(Beginning of Records supplied)

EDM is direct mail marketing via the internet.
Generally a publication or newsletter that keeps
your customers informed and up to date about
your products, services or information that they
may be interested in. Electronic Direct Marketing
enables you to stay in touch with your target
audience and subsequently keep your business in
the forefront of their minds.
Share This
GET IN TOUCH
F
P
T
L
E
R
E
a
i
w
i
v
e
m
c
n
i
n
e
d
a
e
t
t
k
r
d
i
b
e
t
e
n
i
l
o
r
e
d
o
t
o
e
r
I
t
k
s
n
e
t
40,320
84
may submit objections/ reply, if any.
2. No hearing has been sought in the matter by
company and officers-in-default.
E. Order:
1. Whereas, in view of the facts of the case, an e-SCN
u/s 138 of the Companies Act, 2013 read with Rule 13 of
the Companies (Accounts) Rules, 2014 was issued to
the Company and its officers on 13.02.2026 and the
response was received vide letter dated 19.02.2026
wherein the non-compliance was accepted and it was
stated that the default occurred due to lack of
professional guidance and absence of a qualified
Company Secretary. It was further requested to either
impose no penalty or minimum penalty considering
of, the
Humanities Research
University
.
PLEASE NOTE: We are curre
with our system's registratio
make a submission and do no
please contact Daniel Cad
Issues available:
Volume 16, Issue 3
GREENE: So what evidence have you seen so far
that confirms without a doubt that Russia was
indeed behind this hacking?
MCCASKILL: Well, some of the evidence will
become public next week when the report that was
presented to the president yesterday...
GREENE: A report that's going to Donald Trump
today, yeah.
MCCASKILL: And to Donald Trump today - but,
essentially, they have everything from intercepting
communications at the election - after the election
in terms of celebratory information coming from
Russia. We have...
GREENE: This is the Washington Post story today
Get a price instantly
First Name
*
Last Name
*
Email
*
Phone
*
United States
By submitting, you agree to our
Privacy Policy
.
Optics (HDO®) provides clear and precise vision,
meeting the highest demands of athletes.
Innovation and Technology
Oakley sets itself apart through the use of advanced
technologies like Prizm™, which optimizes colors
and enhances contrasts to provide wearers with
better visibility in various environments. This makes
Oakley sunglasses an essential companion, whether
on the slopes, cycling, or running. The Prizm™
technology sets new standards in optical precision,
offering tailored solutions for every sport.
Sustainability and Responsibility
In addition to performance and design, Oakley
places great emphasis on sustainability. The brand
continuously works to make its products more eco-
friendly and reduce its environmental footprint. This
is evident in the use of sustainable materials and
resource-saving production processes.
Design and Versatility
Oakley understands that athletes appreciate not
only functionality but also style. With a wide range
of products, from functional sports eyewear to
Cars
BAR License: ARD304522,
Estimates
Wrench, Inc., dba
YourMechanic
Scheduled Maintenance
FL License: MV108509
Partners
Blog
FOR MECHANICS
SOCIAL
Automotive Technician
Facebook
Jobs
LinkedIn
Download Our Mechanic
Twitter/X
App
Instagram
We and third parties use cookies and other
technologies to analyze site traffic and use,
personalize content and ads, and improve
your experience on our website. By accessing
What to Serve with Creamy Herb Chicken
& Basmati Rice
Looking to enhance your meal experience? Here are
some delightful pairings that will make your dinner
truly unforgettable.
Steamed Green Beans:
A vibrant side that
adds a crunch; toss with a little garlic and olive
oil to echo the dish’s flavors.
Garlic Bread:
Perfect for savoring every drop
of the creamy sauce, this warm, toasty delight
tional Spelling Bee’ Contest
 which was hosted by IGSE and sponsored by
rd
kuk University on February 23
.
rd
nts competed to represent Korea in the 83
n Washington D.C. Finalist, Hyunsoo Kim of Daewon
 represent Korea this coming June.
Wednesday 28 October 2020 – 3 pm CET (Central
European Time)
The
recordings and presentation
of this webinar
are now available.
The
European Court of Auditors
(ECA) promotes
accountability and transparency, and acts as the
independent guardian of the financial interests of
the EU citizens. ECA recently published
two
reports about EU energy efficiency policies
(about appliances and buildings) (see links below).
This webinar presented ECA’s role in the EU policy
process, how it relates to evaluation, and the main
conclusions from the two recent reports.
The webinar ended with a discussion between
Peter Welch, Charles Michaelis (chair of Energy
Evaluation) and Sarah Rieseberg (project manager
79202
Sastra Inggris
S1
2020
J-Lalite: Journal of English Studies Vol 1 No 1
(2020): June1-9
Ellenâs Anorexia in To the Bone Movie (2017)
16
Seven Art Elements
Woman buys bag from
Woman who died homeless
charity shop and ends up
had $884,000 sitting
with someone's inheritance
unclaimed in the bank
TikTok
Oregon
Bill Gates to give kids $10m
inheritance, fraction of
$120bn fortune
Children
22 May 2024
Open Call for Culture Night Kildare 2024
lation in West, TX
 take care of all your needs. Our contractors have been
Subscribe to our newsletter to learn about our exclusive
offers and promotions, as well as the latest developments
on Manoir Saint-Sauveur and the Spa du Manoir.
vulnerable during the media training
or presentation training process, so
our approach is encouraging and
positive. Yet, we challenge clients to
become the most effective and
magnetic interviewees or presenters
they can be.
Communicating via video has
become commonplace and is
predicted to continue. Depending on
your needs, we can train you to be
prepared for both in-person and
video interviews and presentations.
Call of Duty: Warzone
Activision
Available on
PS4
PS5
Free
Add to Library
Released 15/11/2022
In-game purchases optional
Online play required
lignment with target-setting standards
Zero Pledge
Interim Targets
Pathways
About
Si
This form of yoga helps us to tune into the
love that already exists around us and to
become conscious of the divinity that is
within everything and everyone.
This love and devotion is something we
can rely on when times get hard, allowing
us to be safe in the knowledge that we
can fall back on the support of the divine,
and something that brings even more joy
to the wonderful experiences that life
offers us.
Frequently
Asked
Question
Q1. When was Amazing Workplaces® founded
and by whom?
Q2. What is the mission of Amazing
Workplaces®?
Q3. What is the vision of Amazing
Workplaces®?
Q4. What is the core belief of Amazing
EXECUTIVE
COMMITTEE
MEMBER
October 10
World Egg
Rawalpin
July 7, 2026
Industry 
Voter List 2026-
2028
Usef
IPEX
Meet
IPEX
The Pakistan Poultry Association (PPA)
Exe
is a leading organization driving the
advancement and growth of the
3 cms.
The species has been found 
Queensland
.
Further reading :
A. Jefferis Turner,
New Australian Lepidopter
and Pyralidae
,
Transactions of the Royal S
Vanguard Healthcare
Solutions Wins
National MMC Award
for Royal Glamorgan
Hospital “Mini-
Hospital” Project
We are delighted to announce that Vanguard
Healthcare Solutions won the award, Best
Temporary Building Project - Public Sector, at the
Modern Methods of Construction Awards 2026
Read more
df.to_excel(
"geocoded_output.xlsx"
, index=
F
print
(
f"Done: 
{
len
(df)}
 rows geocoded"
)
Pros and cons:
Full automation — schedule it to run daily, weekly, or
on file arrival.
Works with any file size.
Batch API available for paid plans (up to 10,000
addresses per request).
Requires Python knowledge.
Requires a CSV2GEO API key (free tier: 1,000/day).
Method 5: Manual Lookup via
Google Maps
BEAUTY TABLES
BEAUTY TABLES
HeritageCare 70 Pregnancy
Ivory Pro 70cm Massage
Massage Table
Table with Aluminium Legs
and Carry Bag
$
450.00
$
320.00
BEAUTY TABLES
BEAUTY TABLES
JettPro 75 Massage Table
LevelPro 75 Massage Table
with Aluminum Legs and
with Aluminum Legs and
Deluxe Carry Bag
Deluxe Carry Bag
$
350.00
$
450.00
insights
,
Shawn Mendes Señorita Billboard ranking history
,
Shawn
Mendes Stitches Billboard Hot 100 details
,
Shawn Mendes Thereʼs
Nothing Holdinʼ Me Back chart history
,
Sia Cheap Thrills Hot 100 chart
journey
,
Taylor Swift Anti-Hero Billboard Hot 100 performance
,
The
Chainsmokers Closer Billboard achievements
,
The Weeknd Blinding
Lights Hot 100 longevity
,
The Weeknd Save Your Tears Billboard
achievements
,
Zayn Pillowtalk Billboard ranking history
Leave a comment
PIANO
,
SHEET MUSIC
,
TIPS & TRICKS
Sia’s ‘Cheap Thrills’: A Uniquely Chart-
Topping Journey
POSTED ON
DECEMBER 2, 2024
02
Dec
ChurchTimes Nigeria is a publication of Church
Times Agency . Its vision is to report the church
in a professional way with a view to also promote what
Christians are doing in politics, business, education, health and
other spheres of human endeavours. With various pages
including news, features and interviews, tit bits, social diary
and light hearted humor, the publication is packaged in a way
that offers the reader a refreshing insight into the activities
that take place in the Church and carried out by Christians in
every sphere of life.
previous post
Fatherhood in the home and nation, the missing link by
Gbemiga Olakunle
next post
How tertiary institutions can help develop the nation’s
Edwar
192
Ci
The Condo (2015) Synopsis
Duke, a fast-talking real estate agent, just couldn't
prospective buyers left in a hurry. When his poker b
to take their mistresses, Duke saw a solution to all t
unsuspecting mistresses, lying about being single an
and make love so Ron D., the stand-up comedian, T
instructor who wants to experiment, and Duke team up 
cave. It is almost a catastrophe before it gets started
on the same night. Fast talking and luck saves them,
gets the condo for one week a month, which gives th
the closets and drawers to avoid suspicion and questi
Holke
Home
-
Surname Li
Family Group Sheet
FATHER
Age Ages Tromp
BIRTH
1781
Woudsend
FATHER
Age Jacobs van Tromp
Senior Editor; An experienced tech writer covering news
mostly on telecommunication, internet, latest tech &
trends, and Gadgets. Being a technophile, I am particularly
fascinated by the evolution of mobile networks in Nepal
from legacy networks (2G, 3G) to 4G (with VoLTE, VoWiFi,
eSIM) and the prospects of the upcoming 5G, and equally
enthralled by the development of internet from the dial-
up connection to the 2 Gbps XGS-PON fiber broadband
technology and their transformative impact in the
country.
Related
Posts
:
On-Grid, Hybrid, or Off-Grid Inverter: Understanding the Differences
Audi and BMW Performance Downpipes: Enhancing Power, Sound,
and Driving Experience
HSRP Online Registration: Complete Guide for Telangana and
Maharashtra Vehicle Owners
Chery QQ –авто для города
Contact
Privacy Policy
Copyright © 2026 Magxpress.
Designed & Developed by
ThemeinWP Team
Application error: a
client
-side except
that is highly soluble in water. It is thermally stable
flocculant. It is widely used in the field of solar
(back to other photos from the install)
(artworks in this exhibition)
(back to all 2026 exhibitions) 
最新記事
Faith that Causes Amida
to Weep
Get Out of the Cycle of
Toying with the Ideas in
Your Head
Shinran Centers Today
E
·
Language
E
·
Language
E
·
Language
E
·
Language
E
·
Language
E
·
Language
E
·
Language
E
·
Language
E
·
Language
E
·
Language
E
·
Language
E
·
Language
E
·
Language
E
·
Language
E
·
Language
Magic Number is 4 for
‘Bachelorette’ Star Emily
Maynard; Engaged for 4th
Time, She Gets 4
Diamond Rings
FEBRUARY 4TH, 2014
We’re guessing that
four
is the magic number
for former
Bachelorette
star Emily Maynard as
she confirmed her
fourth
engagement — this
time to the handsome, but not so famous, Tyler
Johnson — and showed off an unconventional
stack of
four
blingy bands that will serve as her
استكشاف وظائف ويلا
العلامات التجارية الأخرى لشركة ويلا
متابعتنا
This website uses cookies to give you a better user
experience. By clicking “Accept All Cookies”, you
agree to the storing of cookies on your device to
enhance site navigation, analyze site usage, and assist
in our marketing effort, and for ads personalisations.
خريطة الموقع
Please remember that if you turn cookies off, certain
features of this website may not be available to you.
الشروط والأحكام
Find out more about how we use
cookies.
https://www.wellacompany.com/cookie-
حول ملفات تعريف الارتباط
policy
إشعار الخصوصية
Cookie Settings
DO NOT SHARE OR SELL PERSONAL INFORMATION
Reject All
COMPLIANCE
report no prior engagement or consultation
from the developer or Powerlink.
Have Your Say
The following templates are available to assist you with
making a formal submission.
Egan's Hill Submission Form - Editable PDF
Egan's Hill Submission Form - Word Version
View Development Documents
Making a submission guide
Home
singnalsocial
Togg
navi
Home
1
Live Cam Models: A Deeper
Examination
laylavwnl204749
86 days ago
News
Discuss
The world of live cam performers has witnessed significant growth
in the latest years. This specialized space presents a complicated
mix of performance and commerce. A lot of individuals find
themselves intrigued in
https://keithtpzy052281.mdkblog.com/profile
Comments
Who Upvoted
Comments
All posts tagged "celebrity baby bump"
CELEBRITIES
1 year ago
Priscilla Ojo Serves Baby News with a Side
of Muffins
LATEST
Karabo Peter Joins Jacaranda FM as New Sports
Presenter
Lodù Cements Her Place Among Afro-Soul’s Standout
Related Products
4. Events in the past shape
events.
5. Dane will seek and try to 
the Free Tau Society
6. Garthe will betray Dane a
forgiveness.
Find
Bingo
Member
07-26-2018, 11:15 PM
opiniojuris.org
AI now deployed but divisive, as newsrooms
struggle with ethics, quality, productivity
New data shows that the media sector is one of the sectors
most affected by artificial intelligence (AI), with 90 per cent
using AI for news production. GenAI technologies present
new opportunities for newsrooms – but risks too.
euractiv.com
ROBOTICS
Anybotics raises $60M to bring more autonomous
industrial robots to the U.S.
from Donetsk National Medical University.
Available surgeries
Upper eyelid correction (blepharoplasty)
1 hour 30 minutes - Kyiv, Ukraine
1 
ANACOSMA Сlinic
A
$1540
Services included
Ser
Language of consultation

(End of Records supplied)

● Work order
Copy out precisely the lines from the line with "Maharashtra Vehicle Owners" to the line with "Please remember that" in the material above, including those two lines and omitting all the rest.

● Output for this task
Maharashtra Vehicle Owners
Chery QQ –авто для города
Contact
Privacy Policy
Copyright © 2026 Magxpress.
Designed & Developed by
ThemeinWP Team
Application error: a
client
-side except
that is highly soluble in water. It is thermally stable
flocculant. It is widely used in the field of solar
(back to other photos from the install)
(artworks in this exhibition)
(back to all 2026 exhibitions) 
最新記事
Faith that Causes Amida
to Weep
Get Out of the Cycle of
Toying with the Ideas in
Your Head
Shinran Centers Today
E
·
Language
E
·
Language
E
·
Language
E
·
Language
E
·
Language
E
·
Language
E
·
Language
E
·
Language
E
·
Language
E
·
Language
E
·
Language
E
·
Language
E
·
Language
E
·
Language
E
·
Language
Magic Number is 4 for
‘Bachelorette’ Star Emily
Maynard; Engaged for 4th
Time, She Gets 4
Diamond Rings
FEBRUARY 4TH, 2014
We’re guessing that
four
is the magic number
for former
Bachelorette
star Emily Maynard as
she confirmed her
fourth
engagement — this
time to the handsome, but not so famous, Tyler
Johnson — and showed off an unconventional
stack of
four
blingy bands that will serve as her
استكشاف وظائف ويلا
العلامات التجارية الأخرى لشركة ويلا
متابعتنا
This website uses cookies to give you a better user
experience. By clicking “Accept All Cookies”, you
agree to the storing of cookies on your device to
enhance site navigation, analyze site usage, and assist
in our marketing effort, and for ads personalisations.
خريطة الموقع
Please remember that if you turn cookies off, certain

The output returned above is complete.